Levelling at 18-all, Marin would rain down her steep shots, though it was the left-handed cross-court drop that gave her the 19-18 lead. Sindhu’s focus seemed to have lapsed at this audacious rallying from behind, as she gifted away three cheap errors. Marin would first jump on the set 21-19, and then pounce at her towel with such belligerence while switching ends that her intent became plainly clear.
Sindhu’s second shy at the world title went steadily downhill thereafter – she trailed 0-5, and there was no recovery from there as Marin stayed relentlessly on the offensive going to the break at 11-2. All that the Indian had managed was to break Marin’s rhythm for 15 minutes, without finding her own.
The beauty of Marin’s hounding game was that under all that aggro, she had reset the pace of the match, and the close line misses soon started hail-storming as winners. After she was ambushed at the end of the opening set, Sindhu allowed a further initial spurt to her opponent, and Marin seemed to be knowing the importance of these initial points, as she toyed with the Indian. It hadn’t been easy—shifting gears from playing defensive metronomes Sung Ji Hyun, Nozomi Okuhara and Akane Yamaguchi who literally play the harp, while Marin hits the stage head-banging with a guitar, catering to the mosh-pit. Between negotiating these dissonant notes, Sindhu’s own aggression couldn’t strike the right chords.
It wasn’t like she was breathing hard and physically not up for it, but Marin had swamped her with her winners. It’s tough to tell if memories of all the previous finals she’s lost ever entered her mind – but Marin was going for her shots with all her power, agility and rushing skills at a 100 percent, denying Sindhu any coherent thought at all.
“I’d have played much better if I’d won the first. Second set, I was making too many errors and she took the lead. By the time I had to cover the lead, my smashes were going out. It was just not my day,” she would say.
Coach Pullela Gopichand’s instructions for the slow-drop seemed to be Sindhu’s plan. But this was always going to be a Catch 22. Marin was so quick, she could smother them in a jiffy, but upping the pace would have played into Marin’s hands. Sindhu’s inherent deception capabilities are limited at the moment—she was not going to grow strokes suddenly, like Tai Tzu does— and her best tactical shot was under heavy firing from the Spaniard who believed no one but her could win that title.
Kento: Banned for gambling to World champ
Chinese Shi Yuqi had no answers to Japan’s Kento Momota, as the anointed heir, claimed his first World Championship title, with a thumping 21-11, 21-13 in 49 minutes. Yuqi threw everything at the left-handed Momota who would swat away with his delectable strokes and completely dominate the net, for his first title.

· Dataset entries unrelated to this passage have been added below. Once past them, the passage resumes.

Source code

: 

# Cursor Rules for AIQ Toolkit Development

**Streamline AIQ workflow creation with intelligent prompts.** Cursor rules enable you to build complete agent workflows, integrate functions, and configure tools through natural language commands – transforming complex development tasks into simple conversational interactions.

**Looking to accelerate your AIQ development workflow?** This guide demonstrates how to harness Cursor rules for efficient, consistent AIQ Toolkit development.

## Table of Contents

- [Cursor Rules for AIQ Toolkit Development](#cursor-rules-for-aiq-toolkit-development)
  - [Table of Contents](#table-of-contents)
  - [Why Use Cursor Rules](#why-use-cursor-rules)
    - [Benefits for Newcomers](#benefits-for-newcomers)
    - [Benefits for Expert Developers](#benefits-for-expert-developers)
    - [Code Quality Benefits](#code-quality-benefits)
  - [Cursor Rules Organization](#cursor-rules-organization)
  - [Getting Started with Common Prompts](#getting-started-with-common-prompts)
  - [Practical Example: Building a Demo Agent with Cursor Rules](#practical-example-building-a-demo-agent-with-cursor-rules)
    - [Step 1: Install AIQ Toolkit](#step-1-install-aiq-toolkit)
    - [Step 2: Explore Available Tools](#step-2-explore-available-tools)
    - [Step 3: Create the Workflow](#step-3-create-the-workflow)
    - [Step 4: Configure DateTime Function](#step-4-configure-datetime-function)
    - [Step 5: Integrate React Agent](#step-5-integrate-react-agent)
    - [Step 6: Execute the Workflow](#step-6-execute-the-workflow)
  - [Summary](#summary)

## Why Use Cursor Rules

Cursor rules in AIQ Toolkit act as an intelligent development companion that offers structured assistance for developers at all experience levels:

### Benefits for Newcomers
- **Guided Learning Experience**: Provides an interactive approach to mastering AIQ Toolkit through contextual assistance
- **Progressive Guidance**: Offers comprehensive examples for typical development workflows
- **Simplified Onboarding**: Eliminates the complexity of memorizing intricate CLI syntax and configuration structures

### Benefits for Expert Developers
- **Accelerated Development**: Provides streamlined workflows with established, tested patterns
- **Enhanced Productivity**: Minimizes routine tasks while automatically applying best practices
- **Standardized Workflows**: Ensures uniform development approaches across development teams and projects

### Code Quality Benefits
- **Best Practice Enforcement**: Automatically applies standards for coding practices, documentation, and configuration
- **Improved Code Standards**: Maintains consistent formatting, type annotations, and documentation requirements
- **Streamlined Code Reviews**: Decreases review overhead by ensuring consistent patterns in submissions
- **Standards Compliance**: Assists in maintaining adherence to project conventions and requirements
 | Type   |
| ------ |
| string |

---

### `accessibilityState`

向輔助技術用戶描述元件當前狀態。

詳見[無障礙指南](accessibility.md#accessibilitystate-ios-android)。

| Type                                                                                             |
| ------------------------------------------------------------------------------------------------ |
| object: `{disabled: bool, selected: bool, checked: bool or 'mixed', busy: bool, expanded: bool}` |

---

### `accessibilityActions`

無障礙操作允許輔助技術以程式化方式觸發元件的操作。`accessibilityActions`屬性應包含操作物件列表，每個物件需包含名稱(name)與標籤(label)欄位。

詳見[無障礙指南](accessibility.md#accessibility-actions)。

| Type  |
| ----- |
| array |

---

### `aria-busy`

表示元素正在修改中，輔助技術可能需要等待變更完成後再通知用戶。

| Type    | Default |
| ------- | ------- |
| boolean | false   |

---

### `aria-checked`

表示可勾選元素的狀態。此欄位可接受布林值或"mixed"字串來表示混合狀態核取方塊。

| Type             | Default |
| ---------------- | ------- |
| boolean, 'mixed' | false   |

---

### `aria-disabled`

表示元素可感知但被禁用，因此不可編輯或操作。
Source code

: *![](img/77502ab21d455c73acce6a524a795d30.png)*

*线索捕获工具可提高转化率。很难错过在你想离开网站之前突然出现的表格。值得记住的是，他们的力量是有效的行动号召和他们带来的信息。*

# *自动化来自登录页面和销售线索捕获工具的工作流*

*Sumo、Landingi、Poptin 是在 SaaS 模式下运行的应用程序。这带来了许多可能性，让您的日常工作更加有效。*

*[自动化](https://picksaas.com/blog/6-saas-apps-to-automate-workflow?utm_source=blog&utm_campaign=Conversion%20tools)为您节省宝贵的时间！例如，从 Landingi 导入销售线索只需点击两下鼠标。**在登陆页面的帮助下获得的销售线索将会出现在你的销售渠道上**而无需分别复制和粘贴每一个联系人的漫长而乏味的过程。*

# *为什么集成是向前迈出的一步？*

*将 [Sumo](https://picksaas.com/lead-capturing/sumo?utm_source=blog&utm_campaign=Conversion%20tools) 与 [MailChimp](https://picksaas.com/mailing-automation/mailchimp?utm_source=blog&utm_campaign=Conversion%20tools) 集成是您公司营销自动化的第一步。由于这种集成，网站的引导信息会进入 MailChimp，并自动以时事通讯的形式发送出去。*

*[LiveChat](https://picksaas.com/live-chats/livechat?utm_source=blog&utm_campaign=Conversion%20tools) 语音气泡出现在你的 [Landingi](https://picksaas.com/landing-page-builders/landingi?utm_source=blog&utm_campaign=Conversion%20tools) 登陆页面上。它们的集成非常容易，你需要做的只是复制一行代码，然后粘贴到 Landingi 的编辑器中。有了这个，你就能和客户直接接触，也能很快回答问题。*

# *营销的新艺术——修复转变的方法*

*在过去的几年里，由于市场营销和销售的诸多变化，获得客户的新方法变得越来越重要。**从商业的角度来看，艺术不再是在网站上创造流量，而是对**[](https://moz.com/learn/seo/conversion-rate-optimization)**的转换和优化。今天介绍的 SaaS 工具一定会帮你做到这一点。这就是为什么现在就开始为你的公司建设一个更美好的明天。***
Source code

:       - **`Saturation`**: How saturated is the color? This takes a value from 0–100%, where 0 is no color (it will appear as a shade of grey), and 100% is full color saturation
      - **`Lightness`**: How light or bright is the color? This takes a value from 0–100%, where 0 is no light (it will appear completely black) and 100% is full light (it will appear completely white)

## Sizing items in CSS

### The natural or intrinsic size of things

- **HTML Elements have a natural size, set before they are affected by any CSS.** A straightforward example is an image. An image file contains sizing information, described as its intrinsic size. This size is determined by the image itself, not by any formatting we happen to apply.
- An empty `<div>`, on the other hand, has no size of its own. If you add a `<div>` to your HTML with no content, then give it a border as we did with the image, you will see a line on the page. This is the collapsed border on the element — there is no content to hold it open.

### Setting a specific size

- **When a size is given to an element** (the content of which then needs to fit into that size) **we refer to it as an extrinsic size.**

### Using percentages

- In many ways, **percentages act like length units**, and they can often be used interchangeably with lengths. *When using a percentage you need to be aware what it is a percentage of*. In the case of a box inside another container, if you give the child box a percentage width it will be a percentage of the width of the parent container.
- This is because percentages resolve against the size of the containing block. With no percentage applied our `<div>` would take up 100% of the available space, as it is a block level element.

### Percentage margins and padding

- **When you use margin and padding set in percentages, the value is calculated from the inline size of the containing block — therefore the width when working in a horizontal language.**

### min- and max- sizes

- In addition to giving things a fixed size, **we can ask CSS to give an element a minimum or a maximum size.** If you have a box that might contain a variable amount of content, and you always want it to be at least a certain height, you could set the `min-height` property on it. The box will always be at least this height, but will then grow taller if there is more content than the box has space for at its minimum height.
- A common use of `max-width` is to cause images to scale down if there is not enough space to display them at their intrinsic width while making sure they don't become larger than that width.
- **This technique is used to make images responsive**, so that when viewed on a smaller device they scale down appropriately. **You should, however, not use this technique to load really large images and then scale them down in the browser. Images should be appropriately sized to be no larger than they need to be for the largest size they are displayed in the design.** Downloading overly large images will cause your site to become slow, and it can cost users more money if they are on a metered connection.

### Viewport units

The Japanese is returning from a casino gambling ban imposed by the Japanese federation, which had delayed his coronation by perhaps a year. Momota has a stunning record of winning all but two of his finals, and found no creative resistance from the Chinese, whose attempts to out-muscle the Japanese ended up looking lame, even as he repeatedly looked back to his coaching chair at a loss of answers.